As we complete the publishing process for the first paper, and continue the background and processing work required to process Grid data, we will also be preparing for a second publication describing our incorporation of World Community Grid data, and how it boosts protein function prediction to new heights.

Currently on the Grid

On to a quick update regarding what's on your machines: currently, we are just about finished with the new, high-sampling/high-resolution mouse data submitted a few months ago (very important as a model system for the human proteome!). As mouse finishes, we will move on to a new set of human data with a slightly lower sampling rate/resolution. Here's the chart:


Code    Experiment Project/Organism Description Sampling rate Status
ox-qi 1171 Mouse New proteome data for Mouse 100,000 Complete
qj,qk 1171 Mouse New proteome data for Mouse 100,000 Running
ql-qu 1176 Human New proteome data for Human 50,000 Waiting
ra+ 1183 Microbiome Gastro-Intestinal proteins, Human Microbiome 50,000 Waiting


"New" data sets

Two quick things to describe here. In regards to "new" data sets, it is important to realize that the set of proteins representing an organism (a proteome) can change over time - new proteins are discovered, existing proteins are found to be simple variants of each other… in short, many changes and updates can occur. It can therefore be important to obtain the latest data for an organism of interest, and in the case of significant updates, re-run analyses on the data.

It is also significant that as time goes by, external resources such as the Protein Data Bank (PDB, a data set of all experimentally known and verified protein structures) are updated and added to. It can then be valuable to re-run certain data sets in order to match them to the latest data from external resources. In our case, this often leads to proteins matching to newly experimentally discovered protein structures, giving us highly accurate structural information at the cost of much less computational power.

This is the case with our "new" mouse and human data sets: new information is available, and because of updates to external resources and our own methods, it is highly valuable to re-run these organisms.


Sampling rate - Speed vs. Coverage

Secondly, the issue of sampling rate is very important to our structure prediction process.
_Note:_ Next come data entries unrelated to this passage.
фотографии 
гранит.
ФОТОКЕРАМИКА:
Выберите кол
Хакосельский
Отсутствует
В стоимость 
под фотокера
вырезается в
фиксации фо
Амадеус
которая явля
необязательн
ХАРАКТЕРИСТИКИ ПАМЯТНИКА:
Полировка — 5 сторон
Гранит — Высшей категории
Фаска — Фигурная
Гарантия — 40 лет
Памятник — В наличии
When asked to predict the structure of a protein segment, the Rosetta software that is running on your machines produces many potential predicted structures, each with a different score and profile relating how well it may match the given protein segment. This number is called the sampling rate. Abstractly, increasing the sampling rate of Rosetta increases the "resolution," or potential scope and accuracy of the protein structure prediction. However, it also increases computation time significantly.
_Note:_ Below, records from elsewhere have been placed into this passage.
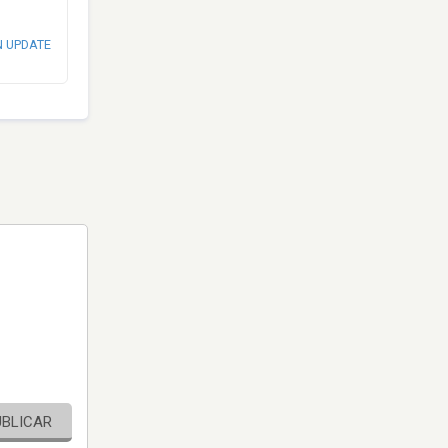
N UPDATE
UBLICAR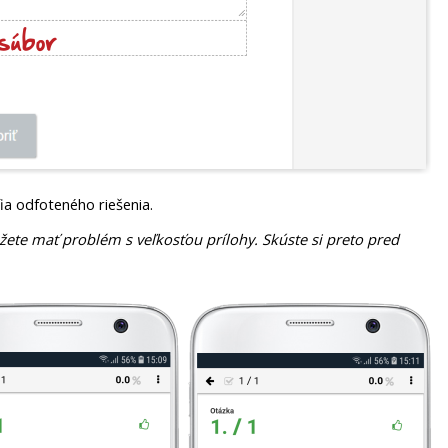
ia odfoteného riešenia.
ôžete mať problém s veľkosťou prílohy. Skúste si preto pred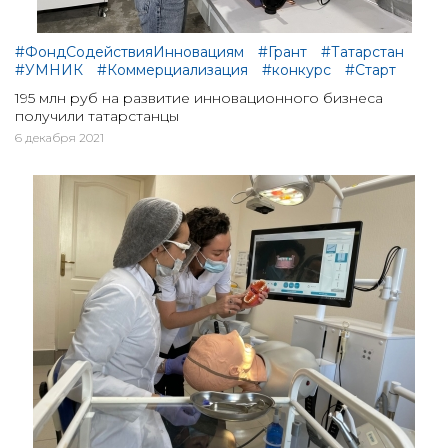
#ФондСодействияИнновациям
#Грант
#Татарстан
#УМНИК
#Коммерциализация
#конкурс
#Старт
195 млн руб на развитие инновационного бизнеса
получили татарстанцы
6 декабря 2021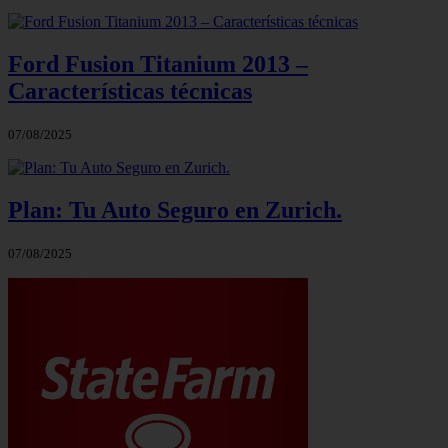
Ford Fusion Titanium 2013 –
Características técnicas
07/08/2025
Plan: Tu Auto Seguro en Zurich.
07/08/2025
Currently, we're looking for the sweet spot between sampling rate and speed. For the new mouse proteins (codes 'ox' through 'qk'), we chose a sampling rate of 100,000 predicted structures per protein segment. For human, we are lowering this rate to 50,000 predicted structures per segment, as we believe that with 50,000 predicted structures we keep a good resolution of structure prediction but increase the speed of prediction significantly.


Future priorities

Notably, we have also just increased the duration of the Human Protein Folding project, phase 2 - we're in it for another 100 batches (100,000 predicted structures)! This is exciting for us, as it gives us some decisions to make. Where will we go from here, what will we fold? After the new human data is finished on the Grid, we will have an excellent, high-quality dataset of predicted structures for our two most important organisms. We plan to turn our focus back to Microbiome proteins (hugely important for human health, as discussed in previous updates), and are also considering a renewed focus on important crop plant proteomes, such as that of rice and wheat. Best of all, we're not exactly sure what to prioritize, which means some investigation into what will be most important and meaningful in the future.

That said, there is certainly no shortage of interesting proteins to fold - so cheers to much more in 2013, and thanks to you all.